En una divertida reflexión acerca de la influencia de los libros, se planteaba el escritor mexicano Gabriel Zaid que si todo el mundo de habla española había esperado hasta 1966 para traducir al castellano la ‘Fenomenología del espíritu’ «sin que, mientras tanto se haya caído el mundo de habla española por falta de Hegel, y ahora que tenemos la traducción seguimos sin leerla», añadía zumbón, «¿de qué estamos hablando al hablar de la influencia de los libros, ya no digamos en las masas?».
He recordado las palabras de Zaid, escritas en su obra ‘La feria del progreso’ a raíz de la escandalera que se ha formado con el libro de memorias de Belén Esteban que, según fuentes del sector, está ‘tumbando’ en las librerías a obras supuestamente más enjundiosas, como son las de memorias de los expresidentes del gobierno Felipe González, José María Aznar y José Luis Rodríguez Zapatero. Dejarla sola en el ruedo…

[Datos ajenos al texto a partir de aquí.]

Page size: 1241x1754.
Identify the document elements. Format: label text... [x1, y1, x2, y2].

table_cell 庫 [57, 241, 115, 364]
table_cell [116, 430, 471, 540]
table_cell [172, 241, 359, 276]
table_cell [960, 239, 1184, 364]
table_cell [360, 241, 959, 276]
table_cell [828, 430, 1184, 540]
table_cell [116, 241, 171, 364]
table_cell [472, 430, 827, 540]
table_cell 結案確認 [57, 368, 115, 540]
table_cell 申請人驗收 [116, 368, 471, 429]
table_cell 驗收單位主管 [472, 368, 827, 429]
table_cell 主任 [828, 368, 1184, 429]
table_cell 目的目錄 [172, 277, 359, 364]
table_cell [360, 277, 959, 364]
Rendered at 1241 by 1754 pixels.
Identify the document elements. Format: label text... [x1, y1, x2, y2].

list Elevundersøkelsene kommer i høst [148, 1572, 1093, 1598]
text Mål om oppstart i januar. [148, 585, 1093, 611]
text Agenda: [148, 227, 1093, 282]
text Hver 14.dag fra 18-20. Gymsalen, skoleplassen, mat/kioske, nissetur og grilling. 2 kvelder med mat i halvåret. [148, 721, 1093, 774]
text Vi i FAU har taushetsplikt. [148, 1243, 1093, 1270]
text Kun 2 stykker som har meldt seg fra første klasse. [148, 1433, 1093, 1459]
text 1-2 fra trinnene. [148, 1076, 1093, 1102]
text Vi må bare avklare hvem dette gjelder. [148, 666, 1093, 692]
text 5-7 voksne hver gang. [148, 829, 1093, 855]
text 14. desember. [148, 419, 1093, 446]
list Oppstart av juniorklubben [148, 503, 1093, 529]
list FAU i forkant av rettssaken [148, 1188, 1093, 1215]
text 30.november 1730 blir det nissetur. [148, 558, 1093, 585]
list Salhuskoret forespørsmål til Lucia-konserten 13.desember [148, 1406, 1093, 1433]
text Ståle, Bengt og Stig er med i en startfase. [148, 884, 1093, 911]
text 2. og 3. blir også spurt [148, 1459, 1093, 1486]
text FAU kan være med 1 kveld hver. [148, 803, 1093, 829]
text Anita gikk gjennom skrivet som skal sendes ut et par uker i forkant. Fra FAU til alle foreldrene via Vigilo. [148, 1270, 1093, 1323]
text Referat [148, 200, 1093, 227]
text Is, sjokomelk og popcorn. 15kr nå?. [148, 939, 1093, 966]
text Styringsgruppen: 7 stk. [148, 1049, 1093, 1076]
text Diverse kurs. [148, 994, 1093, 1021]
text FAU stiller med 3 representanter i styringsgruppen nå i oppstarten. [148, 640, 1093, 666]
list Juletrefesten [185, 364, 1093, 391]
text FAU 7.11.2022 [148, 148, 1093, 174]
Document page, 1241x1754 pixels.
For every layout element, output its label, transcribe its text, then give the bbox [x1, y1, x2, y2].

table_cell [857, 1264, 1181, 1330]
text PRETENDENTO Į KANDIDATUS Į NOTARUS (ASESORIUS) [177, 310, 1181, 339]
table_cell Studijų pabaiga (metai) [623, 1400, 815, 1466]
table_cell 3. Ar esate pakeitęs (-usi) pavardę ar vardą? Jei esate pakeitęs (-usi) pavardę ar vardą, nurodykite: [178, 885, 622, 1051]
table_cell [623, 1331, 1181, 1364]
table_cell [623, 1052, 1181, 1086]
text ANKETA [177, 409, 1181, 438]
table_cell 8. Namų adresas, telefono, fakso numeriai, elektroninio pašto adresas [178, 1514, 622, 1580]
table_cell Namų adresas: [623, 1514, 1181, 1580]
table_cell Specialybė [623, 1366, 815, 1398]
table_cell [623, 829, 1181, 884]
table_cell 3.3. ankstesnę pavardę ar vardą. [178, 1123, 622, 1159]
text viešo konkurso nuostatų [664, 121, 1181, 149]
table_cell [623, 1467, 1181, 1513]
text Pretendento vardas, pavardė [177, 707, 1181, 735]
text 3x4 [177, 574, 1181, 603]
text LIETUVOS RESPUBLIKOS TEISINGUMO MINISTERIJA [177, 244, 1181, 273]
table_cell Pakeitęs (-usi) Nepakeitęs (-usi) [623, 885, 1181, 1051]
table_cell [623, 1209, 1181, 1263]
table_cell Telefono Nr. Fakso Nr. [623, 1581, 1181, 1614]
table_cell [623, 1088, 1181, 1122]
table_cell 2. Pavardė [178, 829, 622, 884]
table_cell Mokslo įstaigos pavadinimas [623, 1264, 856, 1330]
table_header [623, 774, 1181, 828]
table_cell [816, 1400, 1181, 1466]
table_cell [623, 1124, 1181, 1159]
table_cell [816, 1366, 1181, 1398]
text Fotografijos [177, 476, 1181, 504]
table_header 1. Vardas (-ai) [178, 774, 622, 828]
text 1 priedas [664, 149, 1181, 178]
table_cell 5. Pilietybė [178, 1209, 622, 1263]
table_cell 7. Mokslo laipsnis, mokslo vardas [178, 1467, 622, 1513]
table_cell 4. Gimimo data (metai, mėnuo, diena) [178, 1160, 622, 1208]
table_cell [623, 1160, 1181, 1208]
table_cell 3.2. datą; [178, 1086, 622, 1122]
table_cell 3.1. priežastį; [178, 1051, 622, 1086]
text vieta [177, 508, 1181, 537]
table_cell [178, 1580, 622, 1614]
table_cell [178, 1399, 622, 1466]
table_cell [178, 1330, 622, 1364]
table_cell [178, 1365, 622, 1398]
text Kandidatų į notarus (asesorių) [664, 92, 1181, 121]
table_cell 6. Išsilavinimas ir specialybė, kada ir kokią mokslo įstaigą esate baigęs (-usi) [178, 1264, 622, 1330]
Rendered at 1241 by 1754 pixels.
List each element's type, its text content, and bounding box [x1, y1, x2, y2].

Gabriel Zaid, que es un descreído con humor, recordaba que el propio Sócrates no creyó en la importancia de escribir (a mí me parece que una cosa es hablar, o ‘perorar’, como bien intuye Belén Esteban) y otra publicar libros. Y existen autores, como también recuerda Zaid, que sencillamente dejaron de escribir: Rimbaud y Rulfo, por ejemplo
Si atendemos al signo de los tiempos yo no entiendo muy bien por qué sobrevive el prestigio de las obras amplias, densas, concienzudas… ¿O es que estoy equivocado y en realidad esos libros que huyen de las simplificaciones y banalidades hace tiempo que solo cuentan para los manuales académicos y los anaqueles de las buenas bibliotecas? ¿Es que acaso sigue habiendo lectores ávidos de sumergirse en historias que les trasladen –más allá del puro entretenimiento– a universos de reflexiones profundas y liberadoras que sean bálsamo para el espíritu y medicina para el alma?
Desengáñate, me digo en silencio, como única contestación posible. En realidad no asistimos a la apoteosis de lo breve en contraposición a esa ‘literatura profunda’, sino a la apoteosis de la liviandad, de lo frívolo. Cuánto me gustaría que obras maestras de la literatura breve como son los cuentos ‘El dinosaurio’, de Augusto Monterroso, o el menos conocido ‘Epitafio literal’, de Raúl Renán: «Murió al pie de la letra»; o el ensayo más breve del mundo, del propio Gabriel Zaid: «No hay ensayo más breve que un aforismo», tuvieran continuadores que engrandecieran el género a través de soportes tan accesibles como las redes sociales e Internet.
¿Sin embargo, qué es lo que triunfa? Tengo la impresión de que no es el ingenio, sino el chiste fácil; no la inteligencia, sino el interés; no la generosidad, sino la simpleza pedestre; no el esfuerzo, sino la comodidad y la pereza. No asistimos a la apoteosis del aforismo sino a una orgía de chascarrillos, nimiedades e insignificancias que antes se quedaban dentro de los límites de la barra del bar y ahora se multiplican, infinitos, en los muros y perfiles de las redes sociales. No quiero pecar de apocalíptico, pero el panorama es, como diría un antiguo director de este diario, «para mear y no echar gota».